Choosing servo drives may appear to be about matching current output and drive voltage to the need of the motor. There are diverse factors you need to consider for the drive to work. Some applications would need you to have more specialized functions from the drive, here are some factors that influence the choice of Servo Arduino drive for the majority of applications.

1. Motor types usually paired using servo drives

Servo drives can get used along with any type of motor which functions within a closed-loop system such as induction, stepper, and asynchronous. There are two popular motor types out there that get paired with servo drives and they are synchronous AC motor and brushless DC motors. The synchronous AC motors are the most common with motion control applications.

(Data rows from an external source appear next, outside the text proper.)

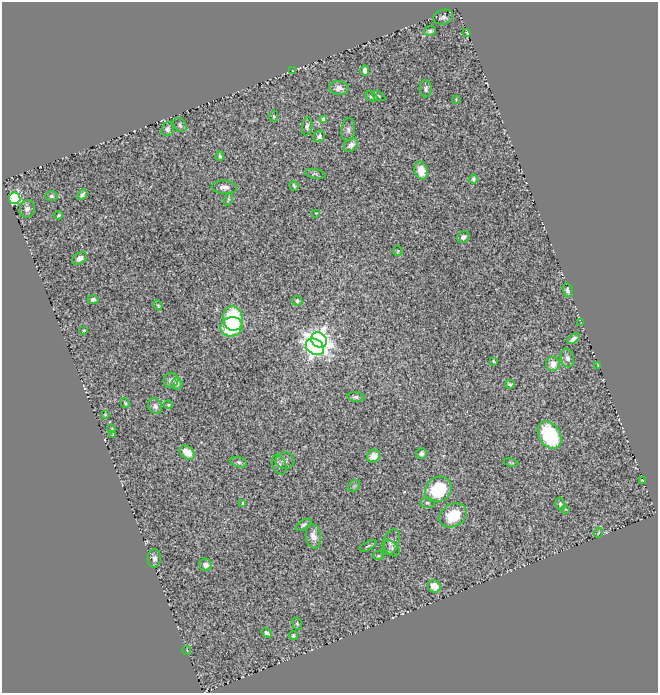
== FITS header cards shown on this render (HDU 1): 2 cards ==
NAXIS1  =                  656
NAXIS2  =                  691

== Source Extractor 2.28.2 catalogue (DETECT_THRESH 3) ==
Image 656 x 691 px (HDU 1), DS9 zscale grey, 1 PNG px = 1 image px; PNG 660 x 695 px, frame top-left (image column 1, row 691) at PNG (2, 2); each listed source drawn as its Kron ellipse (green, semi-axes under 4 px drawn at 4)
Background 0.69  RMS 0.039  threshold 0.118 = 3 sigma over >= 5 px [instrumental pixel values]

2. Commutation triggered by a servo drive

The communication type which the drive requires hinges upon the motor type that gets driven and the sensitivity of the application to torque ripple. Brushless DC motors are often able to function using sinusoidal or trapezoidal motion, AC motors can function using sinusoidal. Six step commutation is the easiest method as it uses three hall sensors to know the commutation sequence.

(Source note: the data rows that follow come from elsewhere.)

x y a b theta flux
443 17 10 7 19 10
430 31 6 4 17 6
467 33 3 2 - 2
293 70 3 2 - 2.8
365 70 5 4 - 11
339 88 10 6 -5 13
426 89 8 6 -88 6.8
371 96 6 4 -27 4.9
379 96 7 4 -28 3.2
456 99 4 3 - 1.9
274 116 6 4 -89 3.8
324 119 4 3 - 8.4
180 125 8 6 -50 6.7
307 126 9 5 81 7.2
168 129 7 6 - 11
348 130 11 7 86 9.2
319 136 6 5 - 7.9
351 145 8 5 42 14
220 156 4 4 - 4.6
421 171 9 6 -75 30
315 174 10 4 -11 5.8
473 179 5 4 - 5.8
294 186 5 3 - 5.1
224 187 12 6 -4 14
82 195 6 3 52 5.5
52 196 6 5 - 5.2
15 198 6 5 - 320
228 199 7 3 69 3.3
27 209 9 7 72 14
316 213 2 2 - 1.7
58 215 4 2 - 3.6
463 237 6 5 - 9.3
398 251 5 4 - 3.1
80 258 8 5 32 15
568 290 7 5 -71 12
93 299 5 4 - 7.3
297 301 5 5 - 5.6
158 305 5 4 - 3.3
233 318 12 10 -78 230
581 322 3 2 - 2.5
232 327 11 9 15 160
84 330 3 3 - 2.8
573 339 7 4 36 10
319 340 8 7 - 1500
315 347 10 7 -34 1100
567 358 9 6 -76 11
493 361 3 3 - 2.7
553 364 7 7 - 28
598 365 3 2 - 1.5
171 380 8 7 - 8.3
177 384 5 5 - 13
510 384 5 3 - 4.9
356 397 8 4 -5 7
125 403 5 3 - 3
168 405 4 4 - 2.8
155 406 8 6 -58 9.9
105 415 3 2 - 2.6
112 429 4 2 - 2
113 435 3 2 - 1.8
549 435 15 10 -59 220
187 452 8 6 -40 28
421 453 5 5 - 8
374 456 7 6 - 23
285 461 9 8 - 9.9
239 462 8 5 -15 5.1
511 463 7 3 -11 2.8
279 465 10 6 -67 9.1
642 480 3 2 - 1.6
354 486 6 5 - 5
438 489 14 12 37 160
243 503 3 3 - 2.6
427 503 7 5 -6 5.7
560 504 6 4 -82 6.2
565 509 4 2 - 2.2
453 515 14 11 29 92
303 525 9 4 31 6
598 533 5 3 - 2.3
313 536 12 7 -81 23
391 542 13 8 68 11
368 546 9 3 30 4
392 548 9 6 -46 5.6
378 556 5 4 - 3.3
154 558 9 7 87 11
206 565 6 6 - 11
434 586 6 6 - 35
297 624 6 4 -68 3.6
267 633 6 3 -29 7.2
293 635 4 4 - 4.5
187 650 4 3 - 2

What sinusoidal commutation does is to remove the torque ripple and give it more accurate control by changing the supplied current. There is a need for a high-resolution feedback mechanism to track the position of the rotor.

3. Feedback

Note that Servo systems need feedback to give closed-loop operation and correct possible errors in the position, velocity, and torque of the motor. The feedback may get provided using resolver, sensors, and encoders. Irrespective of the feedback system, the drive has to be compatible with the signal for it to process it and relay information to and fro the controller.

4. Current and voltage

Another application of the Servo Arduino is in the current and voltage. The current and voltage have to be enough to produce the much needed mechanical output by the motor. Because the operation of the drive and motor are closely linked, manufacturers will make available torque speed curves that show the performance of certain motor-drive combos.

5. Operating mode

The Servo loops in the drive help to regulate velocity, torque, and position. Even though all Servo drives make use of a torque control loop and velocity control loop, it is only digital drives that can give position regulation.

One unique thing about Servo drives is that they come with multi-loop builds along with the current loop within the velocity loop which is within the position loop. Analog drives can give velocity and current control. However, only digital drives will give position loops.

6. Digital or analog

Servo drives were analog and got used to convert voltage signals from the controller into current to regulate the velocity and torque. For one to be able to regulate an analog drive, certain parameters have to be set using potentiometers. Using newer digital drives, the command can get executed using analog or digital commands, and tuning gets done using the software.

Added to velocity, torque, and position loop, digital drives may get used to coordinate advanced functions like path generation. Also, digital drives may get used to tracking certain internal functions of the drive besides giving a comprehensive fault diagnosis.

7. Communication

For the Servo Arduino drive and controller to communicate, there must be a common language in play. For this to get done, the Servo drives get presented using different conversational systems. Some of these protocols are basic while others are more advanced. Your choice of protocol hinges on the speed of communication you desire.

Final thoughts

 

Understanding how Servo works will help you maximize its potentials as it has to do with daily life applications. Knowing how to choose the right driver will save you a lot of time, energy, and resources in the long run.